Isn't it strange how there is always a moral obligation to create a subset of 'rules' to the arts...
It's a genre I'm neither happy shooting nor much good at, probably because I'm really rather shy and unwilling to confront people - even if I know them well; I prefer to avoid unpleasantness of all kinds, if I can. However, those that do it brilliantly (shoot street!) and without causing damage to others do deserve admiration, if only because they are actually out there doing something instead of dreaming about doing whatever their something might be.
It strikes me that the genre is not really all that easy to place as genre. People oft refer to HC-B et al. and their work as if their era was the same as the one we face today: it isn't; not even remotely. The pace of life is vastly different, the actual people-types that made up a lot of the classical genre subject matter no longer exist and have been replaced as subject by addicts etc. If you look at any of the old masters' books (I speak of the Paris-based original matrix), you really see nothing of the kind: you see normal working-class sorts doing their normal blue-collar thing, or perhaps a sly dig is being made at the expense of the rich in some formal gathering or another, at which stage you must not forget that a lot of those photographers worked primarily for very leftish magazines, even HC-B, who was personally far from poor. On the whole, there seems a very clear absence of photographer malice, but depending on just how far back you care to place that dividing line, some definite changes come about - especially in the USA scenario.

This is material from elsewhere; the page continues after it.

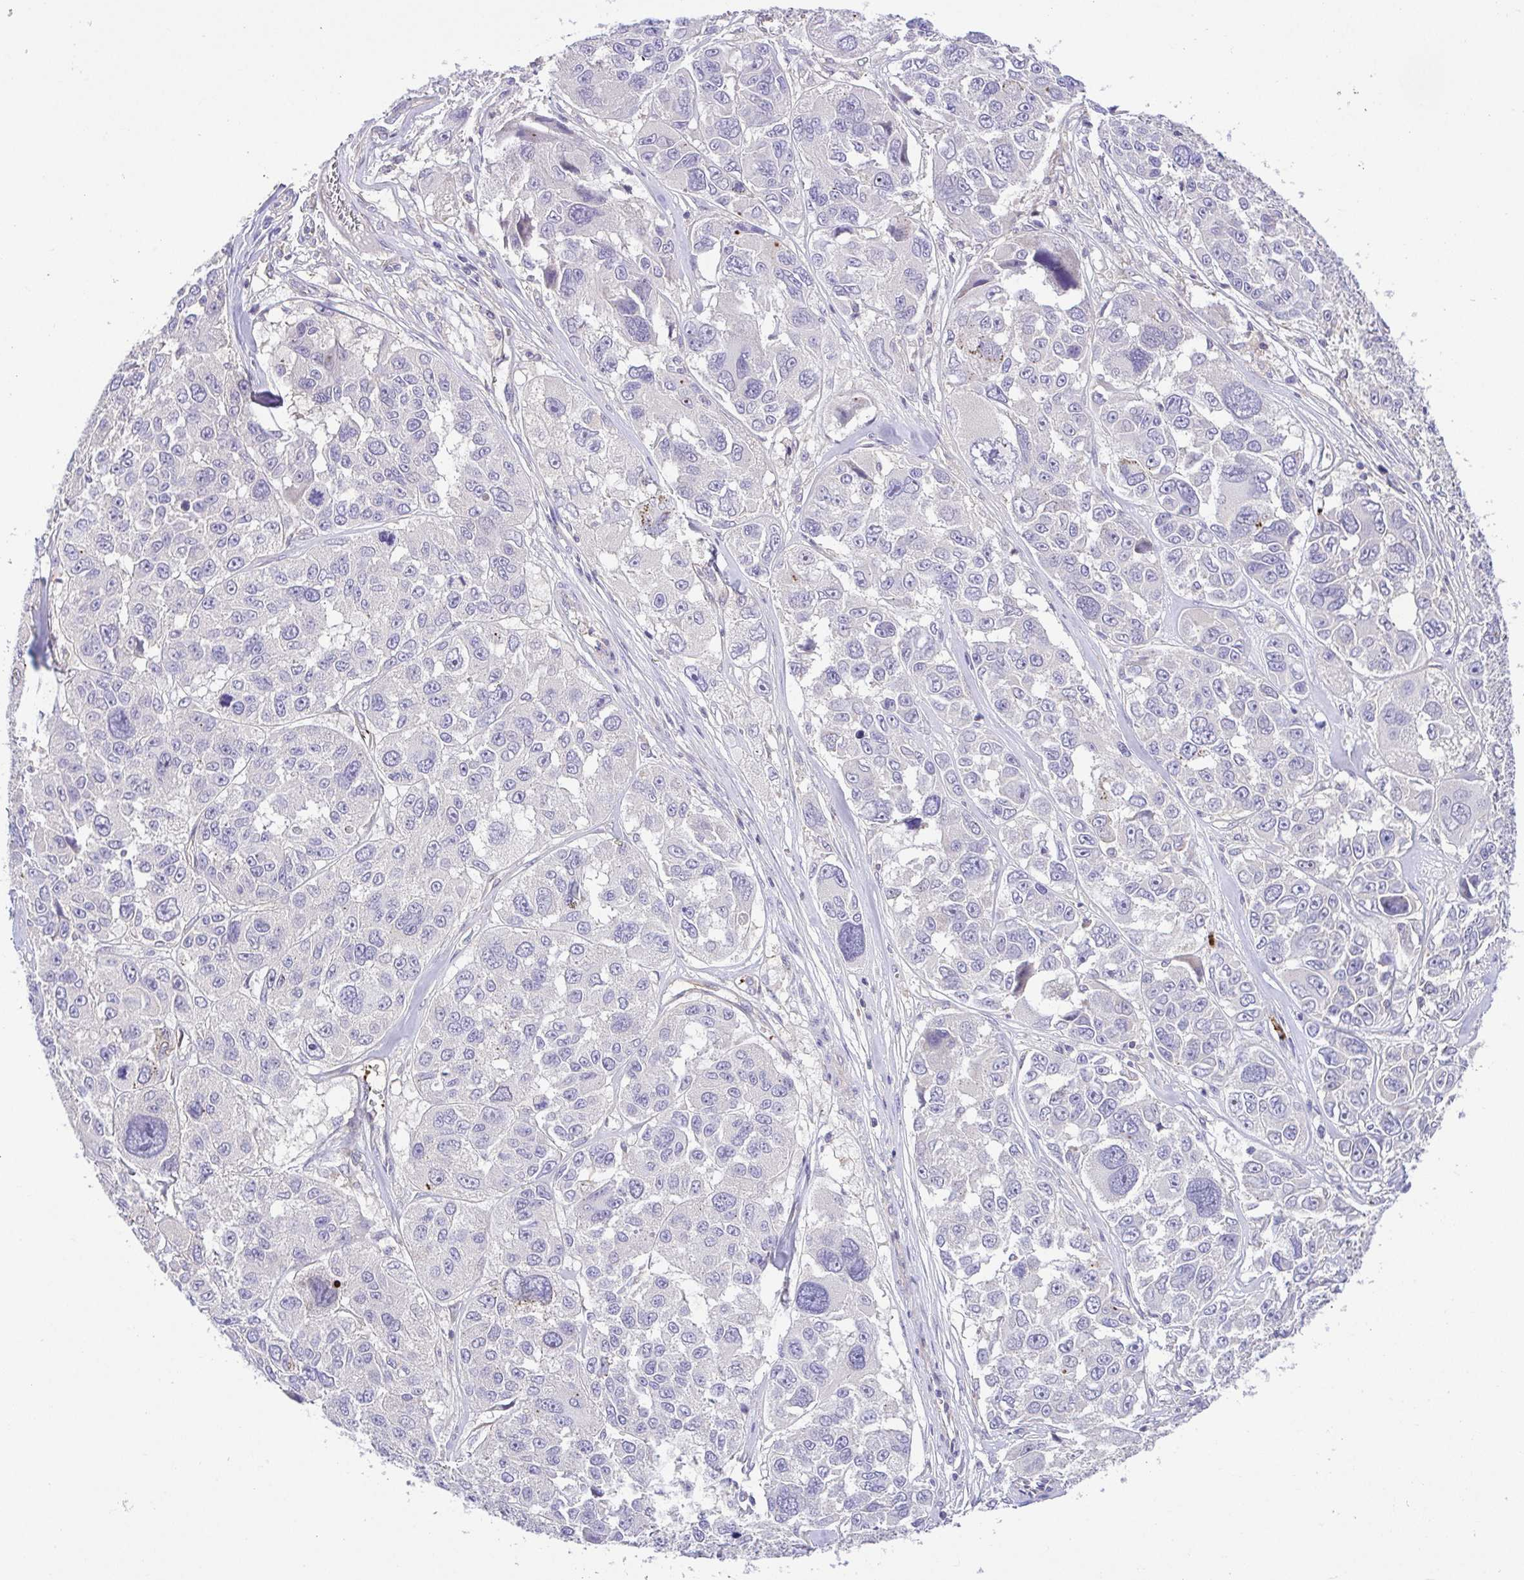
{"staining": {"intensity": "negative", "quantity": "none", "location": "none"}, "tissue": "melanoma", "cell_type": "Tumor cells", "image_type": "cancer", "snomed": [{"axis": "morphology", "description": "Malignant melanoma, NOS"}, {"axis": "topography", "description": "Skin"}], "caption": "Tumor cells are negative for brown protein staining in melanoma.", "gene": "PRR14L", "patient": {"sex": "female", "age": 66}}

I suppose that I'm really thinking, here, about the visual aggression that the extremely close 28mm work of Klein etc. shows. Yes, I do admire Klein for his nerve, his eagle eye and also very much for his fashion stuff, but I don't think the one totally excuses the other. And, as I noted about the differences, Klein is American. I think the American ethic is an entirely different one and so in-your-face that it can hurt. Which leaves the Brits (see? no offence in that abbreviation: I use it about myself!) out on a limb somewhere, not entirely sure to which group they want to belong, or whether they are indeed strong enough in volume to make up an entirely independent grouping of their own.
This, of course, leads to the next problem: what to do with street images once you have a collection of good ones? Is a book the answer? Who will publish it unless you are Magnum-sponsored? Are successful street books successful because of their images or because of the real or imaginary 'magic' created by the constantly churned publicity surrounding their authors?
Perhaps street, after all, is just another personal delusion; a dream of times past and a futile battle to recreate what's no longer there, critical (as well as much personal) acceptance being given to anything that remotely mimics what went before?
Isn't it a bit like Hollywood suddenly thinking of making its movies in black and white?